Hezbollah fired more than 100 rockets into Israel, some of which targeted the southern part of the country. Israel struck back with hundreds of air strikes in Lebanon.
It's probably too late for either side to pull back now. Israel appears bound and determined to drive the terrorists from the border with Lebanon in Northern Israel where their almost daily attacks have made life intolerable for many citizens. while Hezbollah can't back down. More than 60,000 Israelis have been evacuated from their homes since early October due to the constant Hezbollah rocket attacks.
The terrorists are exactly where Israel wants them. Hezbollah is reeling after the dual pager and walkie-talkie attacks earlier last week as well as Israel's devastating air strikes on Beirut that killed Hezbollah commander Ibrahim Aqil, leader of the crack Radwan Force and operational commander of the entire military arm of the terrorists. Hezbollah doesn't want an all-out war after being crippled so badly.
Israel isn't giving them a choice.
“We admit that we are pained. We are humans. But as we are pained — you will also be pained,” Hezbollah’s deputy leader Naim Kassem said. He also warned of unexpected attacks “from outside the box,” pointing to rockets fired deep into Southern Israel.
"No country can accept the wanton rocketing of its cities. We can’t accept it either,” said Israeli Prime Minister Benjamin Netanyahu. Indeed, Hezbollah has been firing rockets into Northern Israel for years.
On cue, the White House is playing its usual delusional game, believing they can put the war genie back in the bottle. National Security spokesman John Kirby claimed that the U.S. was “involved in extensive and quite assertive diplomacy.” He added: “We want to make sure that we can continue to do everything we can to try to prevent this from becoming an all-out war there with Hezbollah across that Lebanese border.”

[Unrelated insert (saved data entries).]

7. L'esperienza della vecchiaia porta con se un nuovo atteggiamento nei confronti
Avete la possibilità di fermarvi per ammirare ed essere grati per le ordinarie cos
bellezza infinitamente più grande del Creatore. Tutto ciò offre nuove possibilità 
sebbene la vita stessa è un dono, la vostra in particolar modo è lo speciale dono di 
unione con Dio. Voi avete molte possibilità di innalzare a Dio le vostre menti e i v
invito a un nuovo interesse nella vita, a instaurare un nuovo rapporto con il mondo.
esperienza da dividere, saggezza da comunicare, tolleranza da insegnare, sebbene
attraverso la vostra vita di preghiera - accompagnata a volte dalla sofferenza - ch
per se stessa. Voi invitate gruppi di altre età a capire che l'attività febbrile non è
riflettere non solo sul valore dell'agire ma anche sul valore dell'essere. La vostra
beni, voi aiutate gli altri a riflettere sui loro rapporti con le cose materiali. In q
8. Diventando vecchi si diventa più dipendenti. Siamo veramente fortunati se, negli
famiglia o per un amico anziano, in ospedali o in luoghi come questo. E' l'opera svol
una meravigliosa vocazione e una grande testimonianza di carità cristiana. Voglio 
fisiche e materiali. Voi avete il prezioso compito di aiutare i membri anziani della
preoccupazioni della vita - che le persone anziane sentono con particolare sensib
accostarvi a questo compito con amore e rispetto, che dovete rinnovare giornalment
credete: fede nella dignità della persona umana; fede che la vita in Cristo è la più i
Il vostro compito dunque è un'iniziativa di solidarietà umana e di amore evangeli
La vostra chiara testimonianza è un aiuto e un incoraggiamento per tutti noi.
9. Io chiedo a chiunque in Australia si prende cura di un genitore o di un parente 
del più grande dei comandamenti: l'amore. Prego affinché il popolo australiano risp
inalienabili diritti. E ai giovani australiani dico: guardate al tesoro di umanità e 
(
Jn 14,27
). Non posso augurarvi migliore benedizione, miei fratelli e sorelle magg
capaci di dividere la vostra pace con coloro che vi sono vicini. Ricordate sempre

Tell Biden to go back to sleep, John. No one is listening to the U.S.
Biden wants to maintain the fiction that everything was fine until Israel went after Hamas after October 7.
The U.S. has been pushing for a diplomatic solution that would have Hezbollah agree to voluntarily move its force several miles off the Israeli border and back toward a line agreed to after their 2006 war. That agreement is enforced by United Nations peacekeepers, who have been unable to keep Hezbollah out.
Israeli officials said those talks are hitting a dead end, and time is running out to find a solution other than war to stop Hezbollah’s cross-border attacks.
The line agreed to after the 2006 war was just north of the Litani River, about 18 miles from Israel's border. I'm sure that Prime Minister Netanyahu is thinking that Hezbollah should be a lot farther away than that. Hezbollah's stockpile of rockets includes about 75,000 "Soviet Grad 122 mm multiple rocket launchers with an effective range of up to 32 miles. A Grad launcher typically has 40 barrels which must be reloaded after each volley," according to The Jewish Press.
That makes the Litani River line useless to Israel's security. Netanyahu is almost certainly looking to double that distance from Israel's border which means this time, Israel will be looking to carve out a zone inside Lebanon that Hezbollah will not be able to cross.
“We cannot leave the north the way it is,” Nir Barkat, Israel’s economy minister, said in an interview. “I don’t think that Hezbollah will volunteer to move to the north. So there’s another part of the war ahead of us.”
Israel’s strategic shift is geared toward shaking up a cross-border conflict that has been costly to both sides but has no clear diplomatic off ramp. Hezbollah has pledged to continue attacking Israel until the fighting ends in Gaza, but cease-fire talks have been fruitless for months and are currently stalled. Hezbollah began firing rockets across the border shortly after the Hamas-led Oct. 7 attacks that sparked the war in Gaza.
“With the region on the brink of an imminent catastrophe, it cannot be overstated enough: there is NO military solution that will make either side safer,” Jeanine Hennis-Plasschaert, the U.N. envoy for Lebanon, said in an X post.
I call BS on that. If Israel can push Hezbollah back from its border with Lebanon another 20-30 miles, Israeli citizens in Northern Israel will be a lot safer.